Write out again, exactly as they stand, the line that includes "fx_px: 11236" and all remaining lines of the entries.

[Data items]
-.-.-
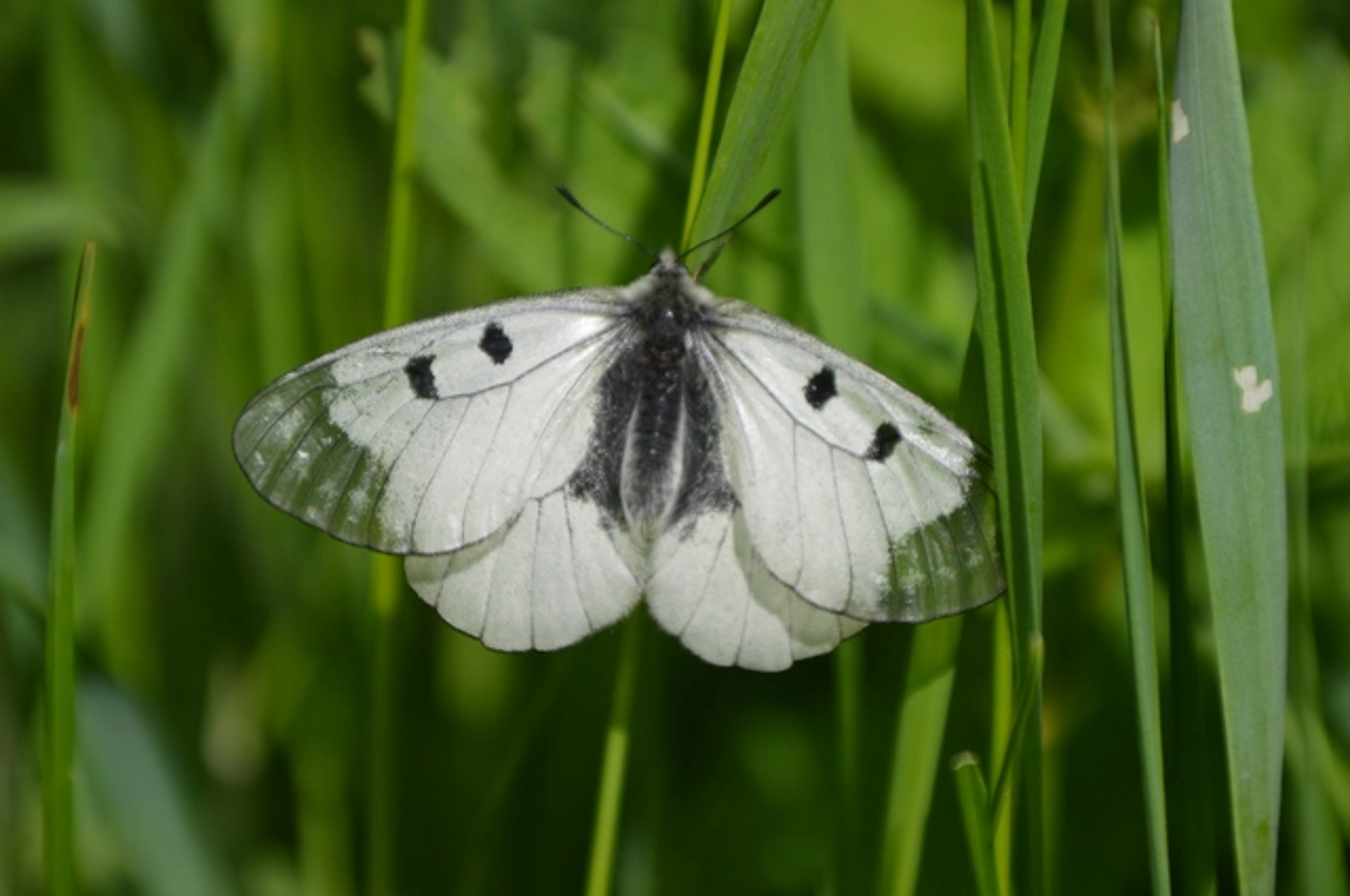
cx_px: 675
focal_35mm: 300
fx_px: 11236
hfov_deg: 6.9
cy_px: 448
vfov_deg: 4.6
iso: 125
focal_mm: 200
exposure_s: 1/500
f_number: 6.3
-.-.-
● Output below:
fx_px: 11236
hfov_deg: 6.9
cy_px: 448
vfov_deg: 4.6
iso: 125
focal_mm: 200
exposure_s: 1/500
f_number: 6.3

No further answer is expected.